Towards an ambitious FfD4 Conference: Civil Society Response to Zero Draft
This side event provided an opportunity for member states and civil society to assess the current FfD4 Outcome Zero Draft, including its challenges and opportunities towards ensuring an ambitious outcome at the 4th FfD conference in Sevilla. It included reactions to all Zero Draft thematic pillars and proposals, including and particularly addressing cross-cutting themes as gender and climate. A feminist perspective and the upholding of climate and ecological integrity are core to the global economic governance issues that must be addressed towards FfD4.

Date: Mon, Feb 10, 2025
Time: 1:15-2:30PM NY-time
Venue: CR-3 / Online via UN Web Tv
Moderator: Chenai Mukumba, Tax Justice Network Africa
Speakers
Zainab Shumail, APWLD
Maria Jose Romero, EURODAD
Ranja Sengupta, Third World Network
Mae Buenaventure, APMDD
Vitalice Meja, Reality of Aid Africa
The current lack of ambition of the FfD4 Outcome Zero Draft document is concerning. As Civil Society FfD Mechanism, we have been calling for a 4th Financing for Development (FfD) conference under the auspices of the UN, as it remains the only place where Global South countries are at the table with an equal voice and vote on global economic governance matters that profoundly shape their economies and societies. However, the risk of missing this major opportunity for profound transformation of the systemic failures of the international financial and economic system not only affects our present, by failing to address deep inequalities within and between countries. It also directly affects future generations and the sustainability of life and livelihoods for all, particularly those in the intersections of multiple inequalities.

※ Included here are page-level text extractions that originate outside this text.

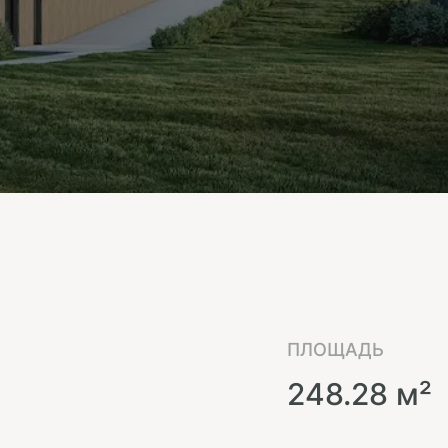
ПЛОЩАДЬ
248.28 м²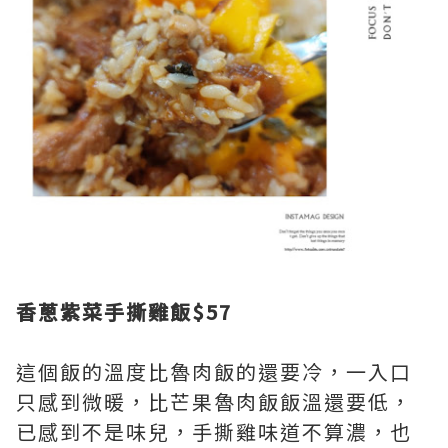
香蔥紫菜手撕雞飯$57
這個飯的溫度比魯肉飯的還要冷，一入口
只感到微暖，比芒果魯肉飯飯溫還要低，
已感到不是味兒，手撕雞味道不算濃，也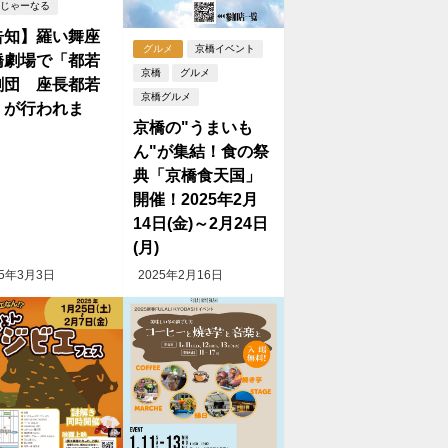
じゃーなる
告知】羅い舞座
グルメ
京橋イベント
橋劇場で「都若
京橋
グルメ
劇団 座長都若
京橋グルメ
」が行われま
京橋の"うまいも
！
ん"が集結！食の祭
典「京橋食天国」
開催！2025年2月
14日(金)～2月24日
(月)
25年3月3日
2025年2月16日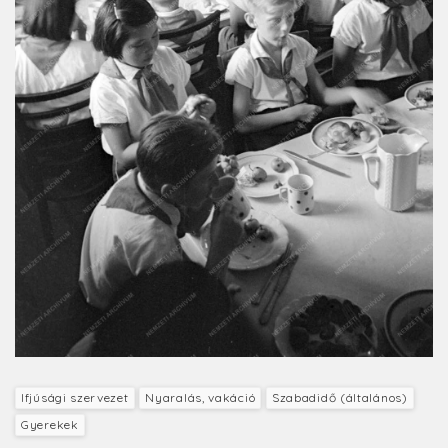
Ifjúsági szervezet
Nyaralás, vakáció
Szabadidő (általános)
Gyerekek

The past decade of the 2030 Agenda has only shown business-as-usual and has not delivered internationally agreed commitments of the Sustainable Development Goals. Amidst the current polycrisis, women of the Global South continue to be the backbone of the global economy through their unpaid care work, while bearing the brunt of a widening gender gap and inequalities, informalisation of work, as well as increasing gender-based violence in both domestic and workplaces.
The climate emergency is real and a systemic global threat to humanity, and it will become even more devastating as global temperatures keep rising. It disproportionately affects countries least responsible for historical GHGs emissions, and impacts historically marginalized and discriminated groups the most. It is clear that there is a need to go beyond climate finance, promoting a reform of the IFA that seriously takes into account a logic of ecological integrity in every dimension of the economic and financial architecture. This demands an understanding of how the current economic model drives a series of ecological harms, and the ways in which a systemic transformation should be led bearing in mind the urgency at hand.